-------- EXTRACT --------

UNRWA Warns Waste Piling Up in Gaza Endangers Residents’ Health and Lives
Key Takeaways
- Waste accumulation in Gaza endangers residents' health and lives.
- Internally displaced residents live in tents beside dumps, facing skin diseases and pests.
- Waste crisis stems from destruction of infrastructure and ongoing siege.
Waste crisis deepens
UNRWA said the accumulation of waste in the Gaza Strip endangers the health and lives of residents, warning in a post on the X platform that "In Gaza, waste is piling up, endangering the health and lives of the inhabitants."
The agency said many people are forced to live "amid heaps of waste" and linked the worsening waste crisis to broader public health problems for those enduring what it called "unimaginable hardships."

UNRWA’s Commissioner-General Philippe Lazzarini stated that no humanitarian aid has entered Gaza for more than three weeks, describing it as the longest period without supplies since the start of the Israeli aggression, which has lasted for 18 months.

-------- PROVIDED MATERIAL --------

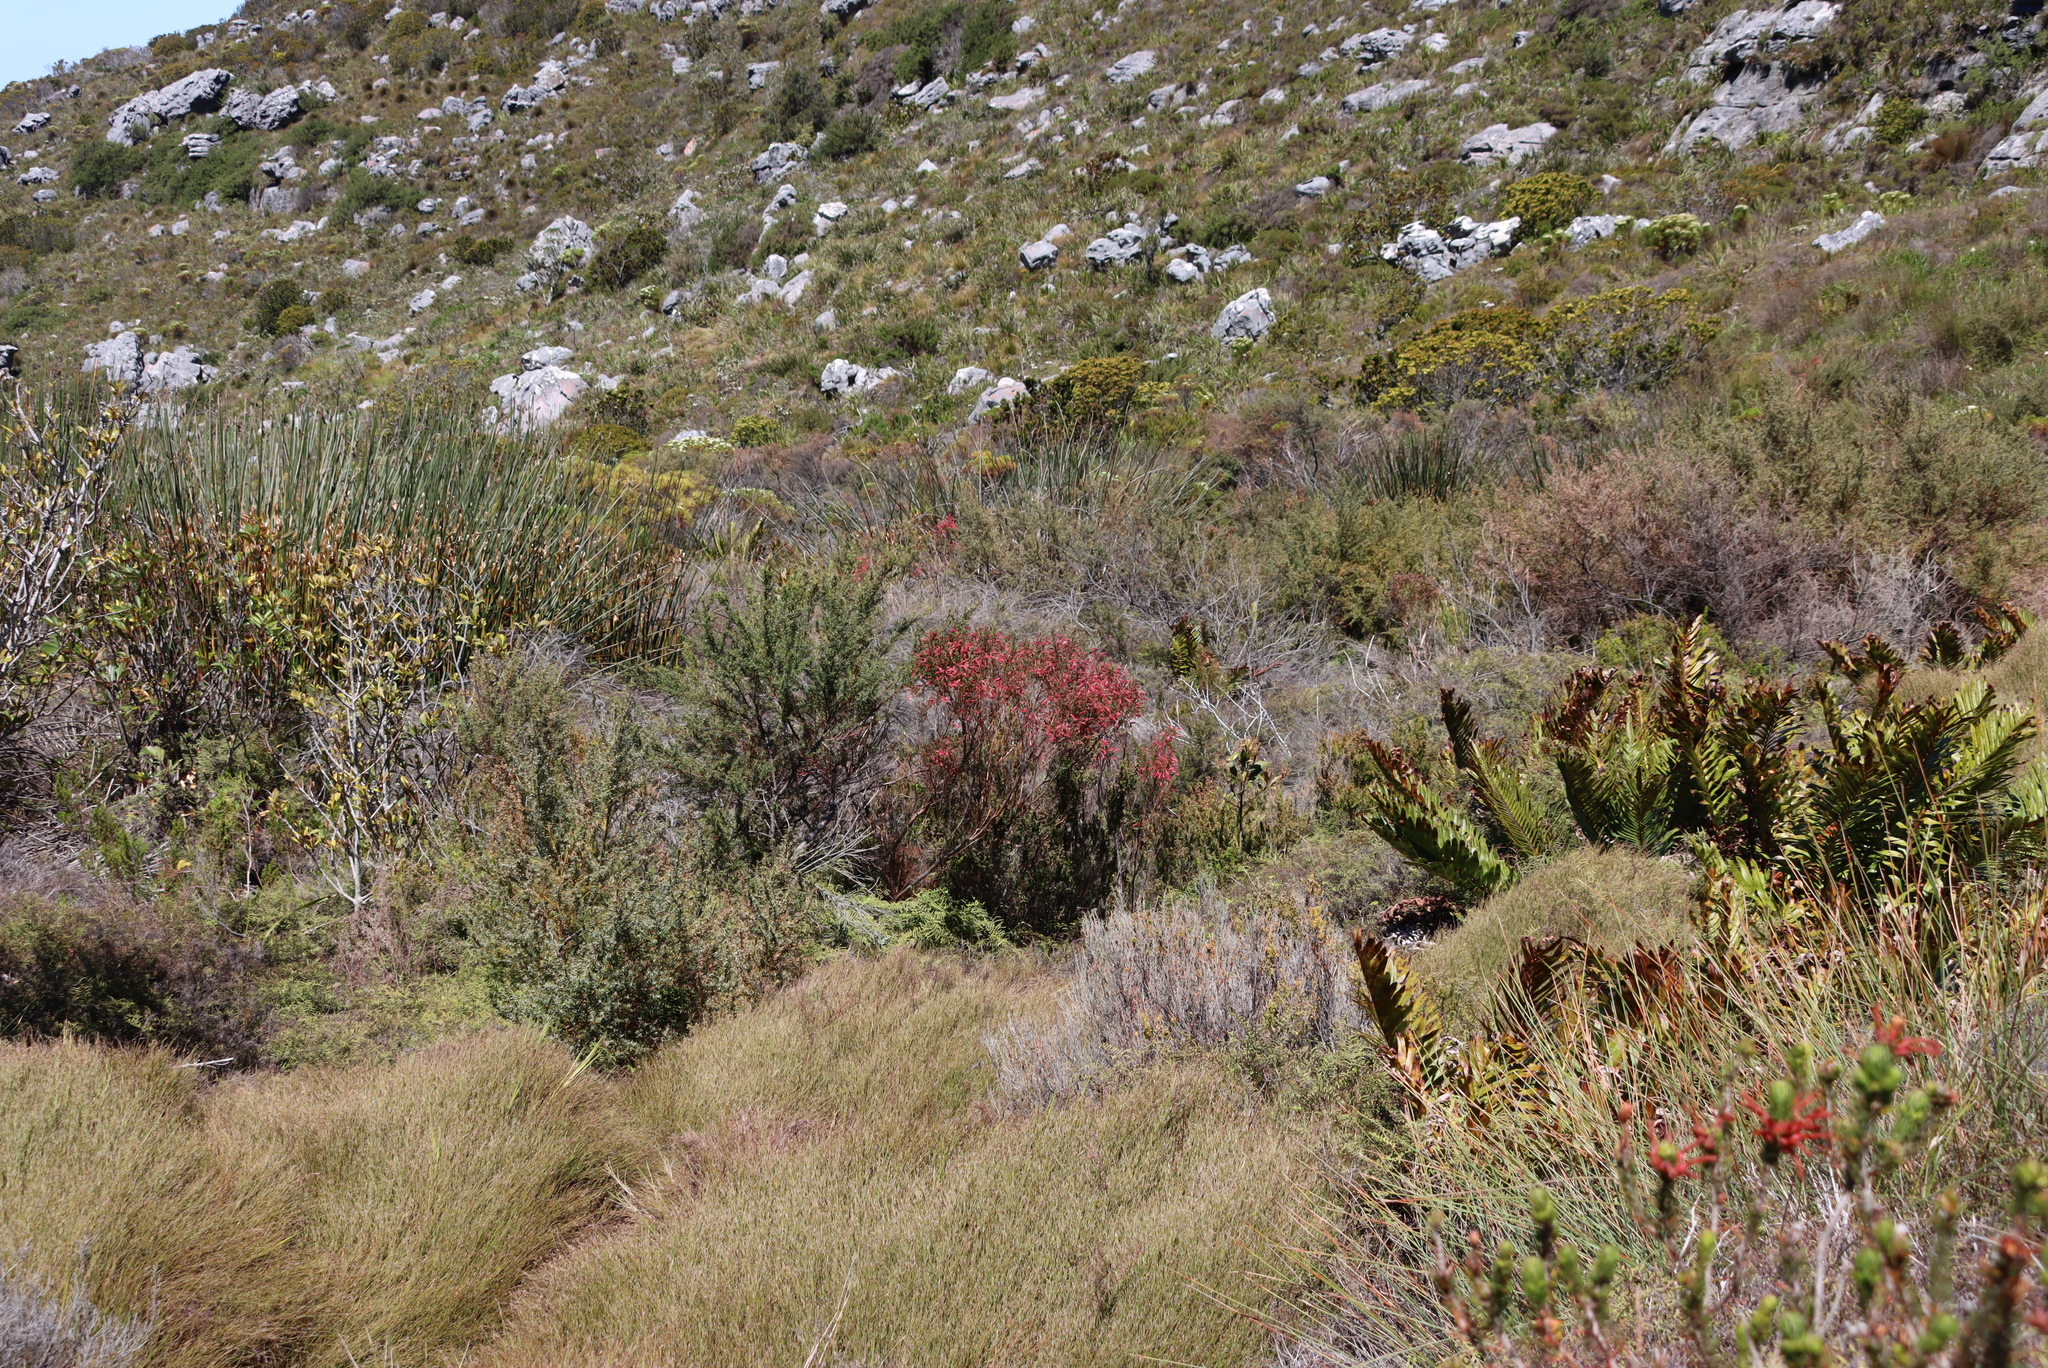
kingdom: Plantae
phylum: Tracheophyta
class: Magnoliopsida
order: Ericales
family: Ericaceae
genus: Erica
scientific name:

--------

According to the article on waste in Gaza, how long has it been since any humanitarian aid entered Gaza? These records were taken from a different source than the text above.

▸ **WRITTEN ANSWER**
More than three weeks.